For example, the image in this post is only going to be popular with viewers who know about Putnam’s Twin Earth thought experiment, except in cases where XYZ is a synonym for something other than Twin Water (maybe Pokemon fans will pick it up, or someone will make a memepage called ‘XYZ are the best letters and A - W are the worst’).
Post-ironic memes are great because they are meaningful. Meaningful memes bring us closer to the dream of the timeless meme, just like early comics artists who aspired towards serious literature with an ostensibly unserious medium.
Selected Comments
Tigran Dojyaan: What do you think about the troubling trend of each era of memes becoming shorter as creators try to outrun the normie plague by smothering more layers of irony onto their work? The lifetime of pre-ironic memes could span years, even a generation for some of the early ones. Now we have memes being spawned and burnt out in under two weeks. The post-ironic revolution was incredibly powerful but reddit is learning to traverse the pitfalls of irony faster than we can create them. What do you think this means for the future of exclusivity and freshness in memetic culture?
The Philosopher’s Meme: I think that the idea of what an ‘individual meme’ is has to change from intuitively recognisable units (e.g. a character like Pepe or a catchphrase) to accommodate for more than one level of memetic organisation. Think of it as memetic conservation; we need memetic biodiversity.
This is speculative, but I think a focus on the function rather than the associated symbolisms/iconography of the memes will lead us in the right direction. I think folkmemetic understandings of what a meme is has been changing in exactly this way, thanks to post-ironic memes. Some signs of post-irony are: a return to the classics; rejecting the idea that old memes are necessarily dead; lengthy narratives and rich lores; hybridity; widespread use of memes for specific, personal communication; the celebration of forced memes.
The answer isn’t to make memes harder to get for normies. The answer is to raise the memetic literacy so there are no normies left. We have to get to the Post-Normie Era.

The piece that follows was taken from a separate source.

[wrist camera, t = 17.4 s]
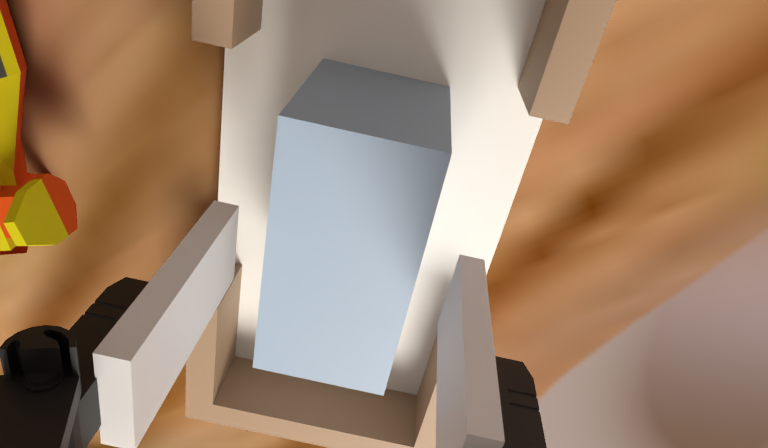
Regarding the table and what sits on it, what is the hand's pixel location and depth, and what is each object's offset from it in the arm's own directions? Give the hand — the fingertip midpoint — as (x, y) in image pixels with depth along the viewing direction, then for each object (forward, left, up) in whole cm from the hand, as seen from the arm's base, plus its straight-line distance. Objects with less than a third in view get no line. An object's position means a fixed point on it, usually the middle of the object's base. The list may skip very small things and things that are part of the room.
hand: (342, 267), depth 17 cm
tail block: (0, 0, -5) cm, 5 cm away
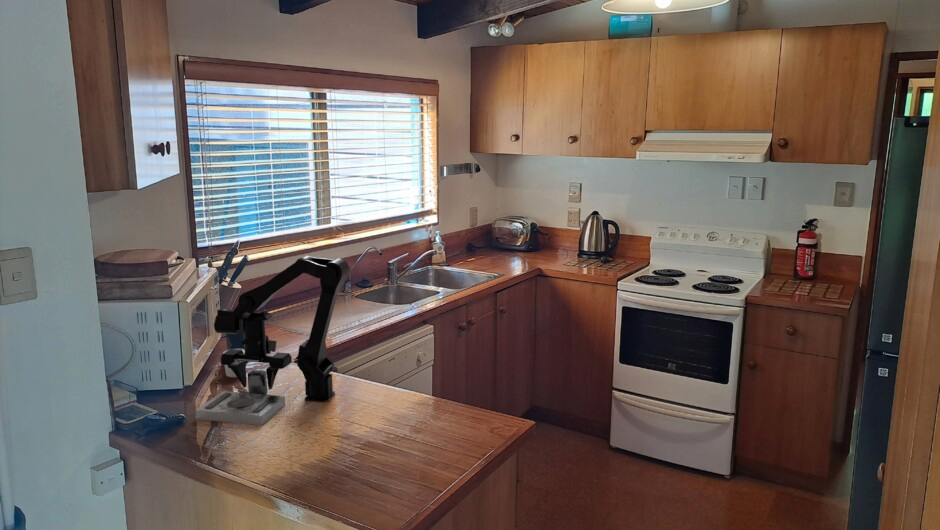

Tigran Dojyaan: Those are astonishing ideals and I’m deeply intrigued by them. The current state of our culture is exclusive to foster an inclusivity for those who never had it, the dejected outcasts and mentally infirm we now identify as robots. You’re right about the purpose and structure of memes changing with post-irony. Doge-potion is an excellent example of reviving old memes and challenging the “old guard” mentality of the current meme culture. To see the rigidity of memetics gone would at least be an interesting experiment and might make this culture a much healthier one. However, the problem is extending literacy to normies. I’ve been trying to do this my whole life and it usually amounts to failure. I’ve tried exposing close family members and while they may understand the culture, they are unable to integrate or partake in it properly. With people outside the family it becomes nearly impossible to safely expose even the most open-minded and empathetic normie to our culture. The reason why is because this culture is founded on the experiences of robots and the underlying social repression and mental ailments that are not only deeply ingrained in, but integral to robot culture and, by extension, meme culture. How do we bring meme literacy to individuals, let alone the masses? This is the challenge we face when attempting to bring about the reforms you propose.